On far right of this scale with the maximum PHQ are the "Mano-a-Mano" sports, in which the defeated individual absorbs all the punishment and blame and is definitively proven to be an inferior human being than his or her opponent. (Adjudicated contests lie at the far right within this group, because they are blatantly being judged.) So that rules out those sports.

But this is not the whole of the equation, because I have never been enjoyed "Beat the Clock" sports, despite the relative anonymity of defeat. The problem with these sports is that these victories are ultimately short-lived, with truly lasting gratification only at the highest (i.e. Olympic) levels. Meanwhile, for team sports -- with their halls of fame and hallowed lore -- victories are resonant and championships are eternal. Likewise, the one-on-one sports offer enduring rivalries as well as some truly appreciable championship hardware.
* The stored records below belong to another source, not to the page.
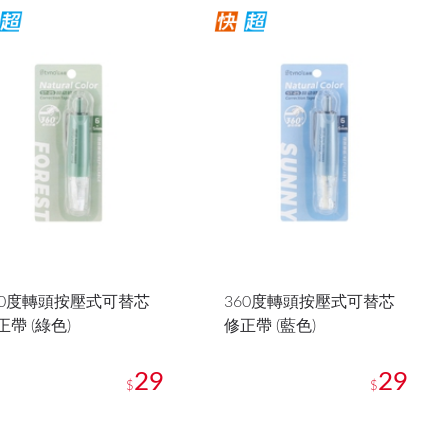
60度轉頭按壓式可替芯
360度轉頭按壓式可替芯
正帶 (綠色)
修正帶 (藍色)
29
29
$
$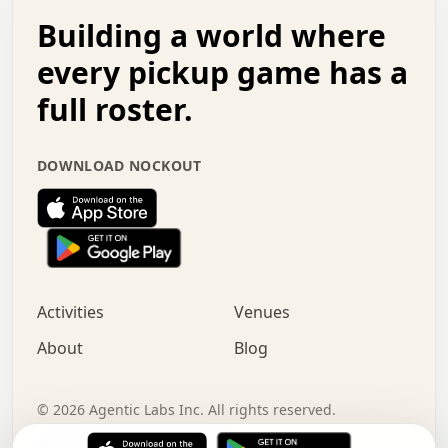
.   .   .   o   .   .   .   .   .   .   .   .   x   .   .
Building a world where
x   .   .   .   .   .   .   .   .   .   .   .   :   .   .
.   .   .   .   .   +   .   .   .   .   .   .   .   +   .
every pickup game has a
.   .   :   .   .   .   .   .   .   .   .   o   .   .   .
full roster.
.   .   .   x   .   .   .   .   .   .   :   .   .   o   .
.   .   .   .   .   :   .   .   .   .   o   .   .   .   .
.   +   .   .   :   .   .   .   .   .   .   .   .   .   x
DOWNLOAD NOCKOUT
.   .   .   .   .   .   .   .   :   .   .   .   .   .   +
.   .   .   .   .   .   .   .   +   .   .   x   .   .   .
.   .   .   .   .   .   :   +   .   .   .   .   .   o   .
.   .   .   .   .   .   .   .   .   .   .   .   .   .   .
.   .   .   :   o   .   .   .   .   .   .   .   +   .   .
.   .   o   .   .   .   .   x   .   .   .   .   .   .   .
:   .   .   .   .   .   .   .   .   .   +   .   .   .   .
Activities
Venues
.   +   .   o   .   .   .   .   o   .   .   .   .   o   .
.   .   .   .   .   x   +   .   .   .   .   .   .   .   .
About
Blog
.   .   +   .   .   .   .   .   .   .   .   :   .   x   .
+   .   .   .   .   .   .   .   .   .   .   .   .   .   .
.   .   .   x   .   o   .   +   .   :   .   .   .   .   .
©
2026
Agentic Labs Inc. All rights reserved.
.   .   .   .   .   .   .   .   .   .   .   .   .   .   
Terms of Service
Privacy Policy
The continuum above does not capture this "Relative Persistence of Memory" (RPM), and in fact is incompatible with it:



How do we reconcile this dissonance? Clearly, a single-vector conceptualization will not work. Instead, let us return to the cloud-style diagram, but add three axes: long-term gratification (as measured by RPM), personal exposure (as measured by PHQ), and a third axis that reflects the superiority of team sports, in my mind: the Individual Perspiration Index (IPI), which reflects the percentage of personal effort that must be put forth toward the cause.



In team sports, singular players can "coast" from time to time, relying on his or her teammates to carry the weight and pick up the slack. Team sports frequently involve a lot of bench time, where colleagues can feel free to chat comfortably among themselves about the preeminent topics of the day, such as the weather, what assholes the other team's players are and personal preferences for potential sexual partners. And really, isn't that's what sports are all about?

Re: Adjudicated sports

Date: 2008-07-11 07:10 pm (UTC)
From: [identity profile] village-twins.livejournal.com
If boxing was a matter of winning a majority of judges, I would indeed consider it a competition. However, boxing is decided by either knockout or by beating the opponent in scoring. The fighter with the higher score at the end of the fight is ruled the winner. (Points are awarded based on punches that connect, etc. — they are admittedly tallied by "judges," but it is an objective measure.)

Re: Adjudicated sports

Date: 2008-07-11 07:41 pm (UTC)
From: [identity profile] enchanted-pants.livejournal.com
If boxing judges' scoring was an entirely objective measure, there would be no such thing as a split decision.

http://en.wikipedia.org/wiki/Professional_boxing#Scoring

Re: Adjudicated sports

Date: 2008-07-12 01:04 am (UTC)
From: [identity profile] village-twins.livejournal.com
(What a stupid sport. I can't believe I'm defending it.) A split decision means the referees & judges counted up the points differently, which of course wouldn't happen in an ideal world. That is, if it's possible to have an ideal world in which boxing exists.

The more you make me think about this... I think boxing is indeed a performance. That goes to prove, though, that there are things in life more physically demanding than sports.